Rachel Bews founded ALICAS, a startup with social purpose and ambitions to scale globally, and she joins Vicky Brock to discuss the particular factors 'for good' businesses need to think about as they startup and plan their growth. A social media professional, with an extensive background in content marketing, she also advises an entrepreneur struggling to get an impact from their social marketing efforts that perception is reality - founders can't afford to be so busy working on their startups that they delay working on the business and personal brands, as they are the same thing. She provides some tips, tools and organic & paid approaches that will help young businesses get more impact from their social media and social purpose efforts - and announces her new Tags-On clothing appeal, to help women fleeing domestic violence to dress with confidence and dignity.
Entrepreneur Jamie Shankland has taken products to market in 40 countries and has found problems worth solving in sectors including oil & gas, fashion and online events planning. He shares the lessons he has learned about ensuring customer meetings have meaningful outcomes, better business development, finding out what customers really, really want as he advises a founder with only 7 months cash left who is trapped having lots of conversations that have yet to convert into paying customers. "You need to reach out to people as you design and certainly before you finish the product. We're ultimately solving problems, your product is only that thing that solves the problem - it is that underlying customer problem that drives everything. Whenever you speak to a customer, it has to be linked to an outcome."

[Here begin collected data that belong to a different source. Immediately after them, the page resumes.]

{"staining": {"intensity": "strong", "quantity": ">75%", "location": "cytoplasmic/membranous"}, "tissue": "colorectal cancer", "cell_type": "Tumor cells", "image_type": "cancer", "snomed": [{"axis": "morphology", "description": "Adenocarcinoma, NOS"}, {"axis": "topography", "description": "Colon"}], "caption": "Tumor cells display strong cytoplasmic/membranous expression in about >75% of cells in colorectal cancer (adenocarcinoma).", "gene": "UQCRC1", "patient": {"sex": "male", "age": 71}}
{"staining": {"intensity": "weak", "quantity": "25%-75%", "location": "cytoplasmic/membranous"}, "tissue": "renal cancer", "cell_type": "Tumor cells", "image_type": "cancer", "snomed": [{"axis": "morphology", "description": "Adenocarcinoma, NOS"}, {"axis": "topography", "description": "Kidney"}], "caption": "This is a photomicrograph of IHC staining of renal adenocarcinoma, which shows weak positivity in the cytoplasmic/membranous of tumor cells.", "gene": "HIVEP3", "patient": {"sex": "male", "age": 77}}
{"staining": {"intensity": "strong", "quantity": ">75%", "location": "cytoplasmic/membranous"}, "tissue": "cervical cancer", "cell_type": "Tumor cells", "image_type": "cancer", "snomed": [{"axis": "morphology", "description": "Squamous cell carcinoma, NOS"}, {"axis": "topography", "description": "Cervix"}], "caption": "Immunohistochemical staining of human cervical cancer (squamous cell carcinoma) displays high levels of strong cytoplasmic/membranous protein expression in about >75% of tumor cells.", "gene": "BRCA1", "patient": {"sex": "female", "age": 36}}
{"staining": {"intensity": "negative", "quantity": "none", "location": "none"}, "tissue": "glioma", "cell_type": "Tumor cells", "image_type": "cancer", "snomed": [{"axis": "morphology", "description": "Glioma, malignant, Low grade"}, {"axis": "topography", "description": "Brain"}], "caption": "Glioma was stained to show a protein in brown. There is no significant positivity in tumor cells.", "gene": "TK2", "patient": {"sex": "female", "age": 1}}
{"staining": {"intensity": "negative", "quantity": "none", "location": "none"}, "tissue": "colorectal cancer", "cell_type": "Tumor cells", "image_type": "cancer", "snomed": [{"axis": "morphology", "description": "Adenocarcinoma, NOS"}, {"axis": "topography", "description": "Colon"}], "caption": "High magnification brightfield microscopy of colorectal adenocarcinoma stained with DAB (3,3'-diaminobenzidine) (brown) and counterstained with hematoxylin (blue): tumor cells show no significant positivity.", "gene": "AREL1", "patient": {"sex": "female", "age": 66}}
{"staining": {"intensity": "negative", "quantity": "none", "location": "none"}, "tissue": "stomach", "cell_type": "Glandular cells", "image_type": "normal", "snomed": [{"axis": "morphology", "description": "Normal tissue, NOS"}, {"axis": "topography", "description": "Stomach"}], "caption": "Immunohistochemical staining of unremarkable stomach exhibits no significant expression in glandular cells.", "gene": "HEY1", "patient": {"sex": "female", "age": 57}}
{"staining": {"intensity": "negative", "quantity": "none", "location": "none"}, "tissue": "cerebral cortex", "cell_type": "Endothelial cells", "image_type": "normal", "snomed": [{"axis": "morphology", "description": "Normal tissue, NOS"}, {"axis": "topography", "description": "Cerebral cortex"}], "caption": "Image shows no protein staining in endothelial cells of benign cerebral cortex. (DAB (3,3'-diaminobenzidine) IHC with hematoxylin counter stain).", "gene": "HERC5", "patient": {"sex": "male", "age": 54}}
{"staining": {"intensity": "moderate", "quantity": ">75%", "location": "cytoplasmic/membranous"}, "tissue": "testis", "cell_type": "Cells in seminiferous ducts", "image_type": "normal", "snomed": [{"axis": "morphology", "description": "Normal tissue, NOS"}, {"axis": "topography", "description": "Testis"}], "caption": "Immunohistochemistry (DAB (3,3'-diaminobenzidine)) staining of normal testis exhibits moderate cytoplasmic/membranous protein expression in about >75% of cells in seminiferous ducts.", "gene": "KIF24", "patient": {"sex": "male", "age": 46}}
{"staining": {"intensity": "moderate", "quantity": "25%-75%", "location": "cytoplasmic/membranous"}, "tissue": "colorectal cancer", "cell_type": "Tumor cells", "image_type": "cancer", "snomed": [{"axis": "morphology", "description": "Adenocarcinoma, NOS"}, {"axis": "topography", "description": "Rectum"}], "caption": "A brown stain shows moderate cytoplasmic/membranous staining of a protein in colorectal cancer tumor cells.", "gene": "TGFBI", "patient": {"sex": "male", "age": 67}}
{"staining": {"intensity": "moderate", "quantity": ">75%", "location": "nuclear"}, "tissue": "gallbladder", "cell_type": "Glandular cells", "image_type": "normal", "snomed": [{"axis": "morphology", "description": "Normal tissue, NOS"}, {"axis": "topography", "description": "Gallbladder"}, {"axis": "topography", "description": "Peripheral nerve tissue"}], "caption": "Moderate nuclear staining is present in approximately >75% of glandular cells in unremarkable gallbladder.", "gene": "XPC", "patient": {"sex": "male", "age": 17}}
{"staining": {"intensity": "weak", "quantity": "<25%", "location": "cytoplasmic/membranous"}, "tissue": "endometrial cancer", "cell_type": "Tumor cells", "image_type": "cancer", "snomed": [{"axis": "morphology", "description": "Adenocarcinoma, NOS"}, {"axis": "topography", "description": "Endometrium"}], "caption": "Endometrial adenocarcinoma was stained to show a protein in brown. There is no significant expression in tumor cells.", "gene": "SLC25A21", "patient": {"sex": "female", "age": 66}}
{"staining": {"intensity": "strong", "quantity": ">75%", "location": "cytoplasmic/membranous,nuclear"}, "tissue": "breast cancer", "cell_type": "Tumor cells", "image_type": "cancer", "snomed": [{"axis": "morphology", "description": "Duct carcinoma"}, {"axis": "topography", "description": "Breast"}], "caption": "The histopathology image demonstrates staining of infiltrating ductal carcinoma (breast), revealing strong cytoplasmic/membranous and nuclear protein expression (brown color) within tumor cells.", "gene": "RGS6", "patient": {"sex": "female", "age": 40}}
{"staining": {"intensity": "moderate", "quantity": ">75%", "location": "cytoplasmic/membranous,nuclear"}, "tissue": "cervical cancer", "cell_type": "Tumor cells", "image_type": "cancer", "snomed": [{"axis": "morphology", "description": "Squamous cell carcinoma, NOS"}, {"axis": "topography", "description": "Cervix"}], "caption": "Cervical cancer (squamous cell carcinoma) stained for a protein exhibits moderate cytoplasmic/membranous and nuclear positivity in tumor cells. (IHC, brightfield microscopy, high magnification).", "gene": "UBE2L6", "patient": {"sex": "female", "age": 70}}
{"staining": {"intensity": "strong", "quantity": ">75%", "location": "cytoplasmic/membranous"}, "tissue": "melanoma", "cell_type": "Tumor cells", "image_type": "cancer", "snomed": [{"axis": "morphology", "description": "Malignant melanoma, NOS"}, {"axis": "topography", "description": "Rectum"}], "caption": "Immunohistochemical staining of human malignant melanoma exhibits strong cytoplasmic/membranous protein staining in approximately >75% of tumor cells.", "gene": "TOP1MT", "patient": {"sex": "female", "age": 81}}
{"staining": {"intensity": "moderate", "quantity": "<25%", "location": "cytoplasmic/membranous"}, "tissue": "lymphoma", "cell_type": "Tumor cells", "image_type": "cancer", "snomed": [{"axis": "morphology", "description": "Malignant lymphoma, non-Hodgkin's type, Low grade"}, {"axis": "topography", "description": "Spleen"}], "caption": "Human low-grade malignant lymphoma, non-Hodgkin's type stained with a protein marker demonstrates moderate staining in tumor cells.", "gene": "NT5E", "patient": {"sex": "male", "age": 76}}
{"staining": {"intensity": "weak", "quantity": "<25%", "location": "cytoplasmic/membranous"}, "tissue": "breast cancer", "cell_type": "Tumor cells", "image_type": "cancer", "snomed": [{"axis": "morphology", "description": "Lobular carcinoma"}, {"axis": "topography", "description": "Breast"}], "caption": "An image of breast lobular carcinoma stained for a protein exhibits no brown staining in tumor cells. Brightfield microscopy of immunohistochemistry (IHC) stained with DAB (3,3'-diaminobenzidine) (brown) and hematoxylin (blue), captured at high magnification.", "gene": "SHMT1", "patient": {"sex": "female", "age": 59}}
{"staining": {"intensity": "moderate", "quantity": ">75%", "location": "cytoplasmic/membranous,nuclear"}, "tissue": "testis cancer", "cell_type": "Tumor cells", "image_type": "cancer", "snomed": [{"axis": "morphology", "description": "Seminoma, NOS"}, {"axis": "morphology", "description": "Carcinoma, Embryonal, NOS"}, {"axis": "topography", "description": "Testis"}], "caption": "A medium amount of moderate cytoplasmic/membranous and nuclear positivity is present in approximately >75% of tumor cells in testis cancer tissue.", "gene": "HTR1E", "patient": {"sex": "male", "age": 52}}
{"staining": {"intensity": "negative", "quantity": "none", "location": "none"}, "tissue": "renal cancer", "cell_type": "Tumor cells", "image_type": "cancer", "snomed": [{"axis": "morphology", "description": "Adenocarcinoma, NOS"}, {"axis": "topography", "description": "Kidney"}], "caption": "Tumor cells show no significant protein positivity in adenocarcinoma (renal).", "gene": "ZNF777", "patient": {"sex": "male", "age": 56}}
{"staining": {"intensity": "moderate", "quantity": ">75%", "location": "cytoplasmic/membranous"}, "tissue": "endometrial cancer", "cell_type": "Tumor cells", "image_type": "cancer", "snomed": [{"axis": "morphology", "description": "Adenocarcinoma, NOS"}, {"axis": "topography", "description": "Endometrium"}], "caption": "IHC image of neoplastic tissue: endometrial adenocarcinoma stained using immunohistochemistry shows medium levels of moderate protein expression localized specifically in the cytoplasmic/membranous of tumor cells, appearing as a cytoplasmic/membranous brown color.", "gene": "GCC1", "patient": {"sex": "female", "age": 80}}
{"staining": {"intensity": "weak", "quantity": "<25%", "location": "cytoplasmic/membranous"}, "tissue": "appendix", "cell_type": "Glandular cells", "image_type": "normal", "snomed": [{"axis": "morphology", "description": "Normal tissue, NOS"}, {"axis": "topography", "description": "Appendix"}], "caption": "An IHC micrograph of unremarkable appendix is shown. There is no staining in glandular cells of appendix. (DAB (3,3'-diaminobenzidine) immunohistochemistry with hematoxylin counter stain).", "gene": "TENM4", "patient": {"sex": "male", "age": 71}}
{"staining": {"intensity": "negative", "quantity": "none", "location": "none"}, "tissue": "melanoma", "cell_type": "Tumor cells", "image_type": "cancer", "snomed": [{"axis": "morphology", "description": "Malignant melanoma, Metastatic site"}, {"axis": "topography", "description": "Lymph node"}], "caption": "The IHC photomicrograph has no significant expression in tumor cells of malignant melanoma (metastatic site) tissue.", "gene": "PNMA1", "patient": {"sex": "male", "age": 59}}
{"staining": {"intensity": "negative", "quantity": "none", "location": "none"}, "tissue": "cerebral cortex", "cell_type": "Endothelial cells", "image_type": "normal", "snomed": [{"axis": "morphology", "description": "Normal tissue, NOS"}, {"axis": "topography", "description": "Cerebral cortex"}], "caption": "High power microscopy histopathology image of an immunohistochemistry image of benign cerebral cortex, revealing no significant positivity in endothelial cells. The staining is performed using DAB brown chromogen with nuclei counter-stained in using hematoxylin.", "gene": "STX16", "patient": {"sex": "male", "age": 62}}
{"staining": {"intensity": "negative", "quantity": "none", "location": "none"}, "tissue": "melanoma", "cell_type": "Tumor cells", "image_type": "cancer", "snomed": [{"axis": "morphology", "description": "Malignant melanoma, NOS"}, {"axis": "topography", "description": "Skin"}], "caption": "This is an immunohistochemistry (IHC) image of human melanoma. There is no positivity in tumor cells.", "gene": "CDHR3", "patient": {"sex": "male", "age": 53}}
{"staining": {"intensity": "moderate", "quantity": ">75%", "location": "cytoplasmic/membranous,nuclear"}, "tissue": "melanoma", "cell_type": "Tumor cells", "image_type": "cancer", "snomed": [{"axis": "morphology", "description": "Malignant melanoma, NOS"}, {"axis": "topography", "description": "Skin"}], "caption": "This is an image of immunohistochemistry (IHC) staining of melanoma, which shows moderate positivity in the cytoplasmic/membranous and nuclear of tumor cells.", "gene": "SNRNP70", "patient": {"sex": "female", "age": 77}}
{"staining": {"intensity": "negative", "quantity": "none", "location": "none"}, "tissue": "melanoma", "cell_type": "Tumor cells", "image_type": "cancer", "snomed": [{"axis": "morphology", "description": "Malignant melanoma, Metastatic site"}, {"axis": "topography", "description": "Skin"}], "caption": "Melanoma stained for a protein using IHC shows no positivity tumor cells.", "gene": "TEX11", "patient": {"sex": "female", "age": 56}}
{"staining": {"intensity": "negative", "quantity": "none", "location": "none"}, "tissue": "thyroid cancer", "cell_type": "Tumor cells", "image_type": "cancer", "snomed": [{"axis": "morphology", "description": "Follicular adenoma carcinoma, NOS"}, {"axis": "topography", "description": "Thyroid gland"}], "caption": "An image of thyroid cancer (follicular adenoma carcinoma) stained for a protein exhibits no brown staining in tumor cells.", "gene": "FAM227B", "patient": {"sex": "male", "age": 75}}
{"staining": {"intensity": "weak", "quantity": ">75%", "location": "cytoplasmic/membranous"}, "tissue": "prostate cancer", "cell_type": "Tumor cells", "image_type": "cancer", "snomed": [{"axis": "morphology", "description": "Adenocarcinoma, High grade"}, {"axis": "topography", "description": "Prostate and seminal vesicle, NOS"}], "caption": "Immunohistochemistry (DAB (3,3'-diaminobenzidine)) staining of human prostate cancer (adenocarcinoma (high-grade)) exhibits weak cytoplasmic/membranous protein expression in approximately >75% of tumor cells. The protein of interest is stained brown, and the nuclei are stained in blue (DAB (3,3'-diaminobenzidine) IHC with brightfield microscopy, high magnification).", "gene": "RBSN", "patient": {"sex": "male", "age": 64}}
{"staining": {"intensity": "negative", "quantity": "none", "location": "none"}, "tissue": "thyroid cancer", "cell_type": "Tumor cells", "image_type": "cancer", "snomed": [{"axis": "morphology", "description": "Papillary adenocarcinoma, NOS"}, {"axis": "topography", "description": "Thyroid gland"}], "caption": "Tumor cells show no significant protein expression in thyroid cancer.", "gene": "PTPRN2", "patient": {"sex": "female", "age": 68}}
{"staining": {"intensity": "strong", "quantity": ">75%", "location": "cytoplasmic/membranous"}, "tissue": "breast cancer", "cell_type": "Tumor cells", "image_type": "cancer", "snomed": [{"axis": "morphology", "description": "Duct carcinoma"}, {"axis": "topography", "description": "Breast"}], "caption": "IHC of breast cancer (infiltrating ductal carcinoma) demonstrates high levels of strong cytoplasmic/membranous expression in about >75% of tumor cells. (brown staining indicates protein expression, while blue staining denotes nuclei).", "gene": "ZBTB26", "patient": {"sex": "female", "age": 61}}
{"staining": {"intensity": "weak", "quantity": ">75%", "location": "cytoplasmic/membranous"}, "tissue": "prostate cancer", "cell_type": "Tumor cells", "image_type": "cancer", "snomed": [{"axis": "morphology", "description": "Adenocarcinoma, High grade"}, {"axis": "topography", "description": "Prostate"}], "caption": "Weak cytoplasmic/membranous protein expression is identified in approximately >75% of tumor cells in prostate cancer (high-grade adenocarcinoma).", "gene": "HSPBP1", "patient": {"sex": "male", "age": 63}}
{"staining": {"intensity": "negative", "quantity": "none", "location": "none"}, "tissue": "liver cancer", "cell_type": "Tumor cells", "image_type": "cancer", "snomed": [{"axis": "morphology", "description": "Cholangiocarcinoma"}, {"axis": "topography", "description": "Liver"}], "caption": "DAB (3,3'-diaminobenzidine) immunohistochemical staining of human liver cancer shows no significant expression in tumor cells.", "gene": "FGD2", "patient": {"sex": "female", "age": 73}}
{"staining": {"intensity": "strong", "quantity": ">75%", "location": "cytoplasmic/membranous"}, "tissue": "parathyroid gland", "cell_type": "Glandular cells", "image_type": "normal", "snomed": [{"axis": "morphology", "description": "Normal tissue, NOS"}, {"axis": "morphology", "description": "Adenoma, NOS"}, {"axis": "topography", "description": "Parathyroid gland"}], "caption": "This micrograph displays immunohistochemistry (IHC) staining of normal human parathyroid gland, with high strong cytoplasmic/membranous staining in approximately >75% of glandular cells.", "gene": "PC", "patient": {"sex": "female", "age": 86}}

CEO, Chairman and NXD Kenny Fraser advises a solo founder having an existential crisis about what their role as CEO should be, urges entrepreneurs not to neglect their own personal and professional development - and advises a founder to forget everything they've heard about sales and commissions, in order to ensure their team remains aligned to common goals and a shared compensation structure. Great insights on people, teams, incentives and the growth mindset.
Taking a more thoughtful approach to understanding market focus was a major learning for Wendy Lea, when as an experienced CEO of a very hot, very high growth VC backed freemium software startup, her urgency to execute led to mistakes that she now recognizes were avoidable. Answering a question posed by a student startup, she references Steve Blank as someone she learns from every single time they meet and shares her thoughts on why a customer development playbook is a necessary reality check to all the BS talked around product-market fit.
Having delivered business solutions in 30 countries, Wendy brings a worldly point of view to digital innovation and her entrepreneurial pursuits - she's currently CEO of Cintrifuse and on the Board of Techstars. In 2012 and 2013, she was recognized as a Women of Influence in Silicon Valley and in San Francisco.